Study: US inequality persists 50 years after landmark report
ALBUQUERQUE, N.M. (AP) — Barriers to equality pose threats to democracy in the U.S. as the country remains segregated along racial lines and child poverty worsens, according to study made public today that examines the nation 50 years after the release of the landmark 1968 Kerner Report.
The new report blames U.S. policymakers and elected officials, saying they're not doing enough to heed the warning on deepening poverty and inequality that was highlighted by the Kerner Commission five decades ago and it lists areas where the country has seen "a lack of or reversal of progress."
"Racial and ethnic inequality is growing worse. We're re-segregating our housing and schools again," former Democratic U.S. Sen. Fred Harris of Oklahoma, a co-editor of the new report and the last surviving member of the original Kerner Commission created by President Lyndon Johnson in 1967. "There are far more people who are poor now than was true 50 years ago.
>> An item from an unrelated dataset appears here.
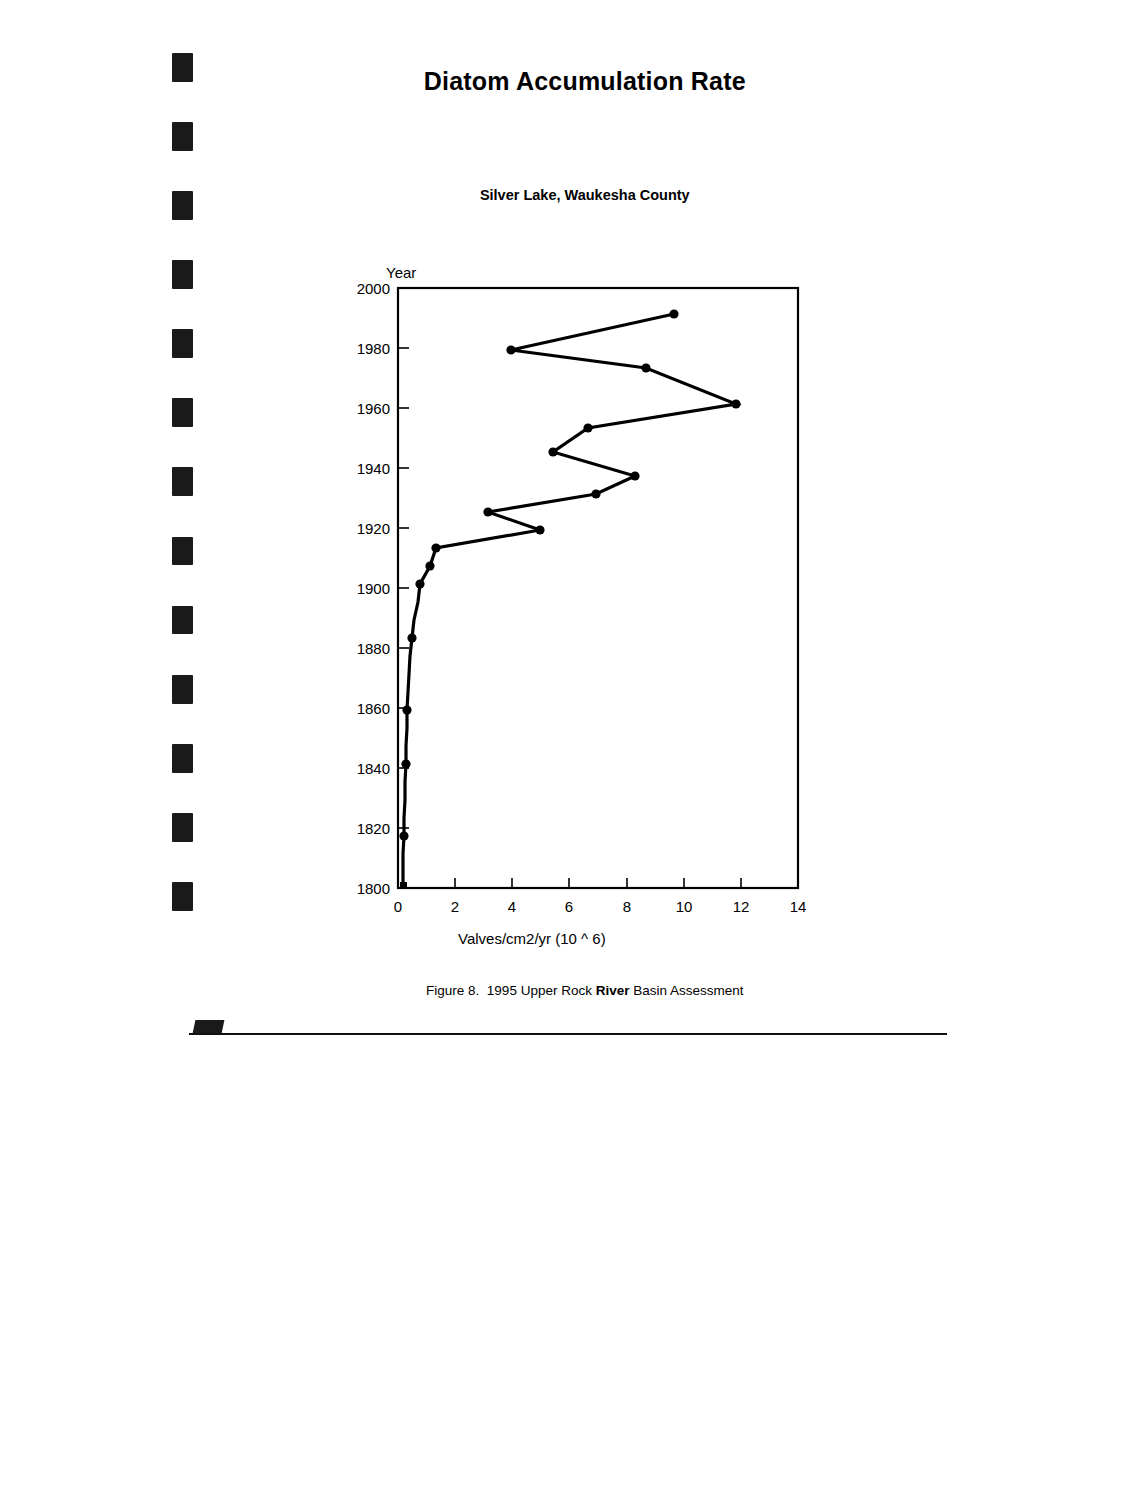Diatom Accumulation Rate
Silver Lake, Waukesha County
Year Valves/cm2/yr (10 ^ 6) 2000 1980 1960 1940 1920 1900 1880 1860 1840 1820 1800 0 2 4 6 8 10 12 14
Figure 8. 1995 Upper Rock River Basin Assessment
Inequality of income is worse."
The new study titled "Healing Our Divided Society: Investing in America Fifty Years After the Kerner Report" says the percentage of people living in deep poverty – less than half of the federal poverty level – has increased since 1975. About 46 percent of people living in poverty in 2016 were classified as living in deep poverty – 16 percentage points higher than in 1975.
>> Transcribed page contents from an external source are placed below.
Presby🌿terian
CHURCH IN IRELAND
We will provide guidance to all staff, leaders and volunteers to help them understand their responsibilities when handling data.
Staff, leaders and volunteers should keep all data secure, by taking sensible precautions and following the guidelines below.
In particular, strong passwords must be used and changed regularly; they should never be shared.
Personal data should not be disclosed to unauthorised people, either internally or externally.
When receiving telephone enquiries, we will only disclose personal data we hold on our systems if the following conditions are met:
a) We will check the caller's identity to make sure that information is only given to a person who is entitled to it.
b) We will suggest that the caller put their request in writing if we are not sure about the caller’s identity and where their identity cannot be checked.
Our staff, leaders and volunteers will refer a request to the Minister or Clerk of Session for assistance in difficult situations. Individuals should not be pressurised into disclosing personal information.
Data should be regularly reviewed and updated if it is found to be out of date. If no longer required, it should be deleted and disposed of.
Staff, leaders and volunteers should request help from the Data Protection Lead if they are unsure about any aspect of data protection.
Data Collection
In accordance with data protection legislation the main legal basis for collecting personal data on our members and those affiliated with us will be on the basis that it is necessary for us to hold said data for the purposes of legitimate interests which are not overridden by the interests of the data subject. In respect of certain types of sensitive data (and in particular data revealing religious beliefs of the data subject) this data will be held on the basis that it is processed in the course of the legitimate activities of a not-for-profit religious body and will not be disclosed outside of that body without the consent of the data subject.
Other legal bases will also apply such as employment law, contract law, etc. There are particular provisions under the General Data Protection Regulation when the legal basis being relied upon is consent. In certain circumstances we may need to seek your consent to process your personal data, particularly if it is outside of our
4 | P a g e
And although there has been progress for Hispanic homeownership since the Kerner Commission issued its report, the homeownership gap has widened for African-Americans, the new study found. Three decades after the Fair Housing Act of 1968 passed, black homeownership rose by almost 6 percentage points. But those gains were wiped out from 2000 to 2015 when black homeownership fell 6 percentage points, the report said.
The report blames the black homeownership declines on the disproportionate effect the subprime mortgage lending crisis had on African-American families.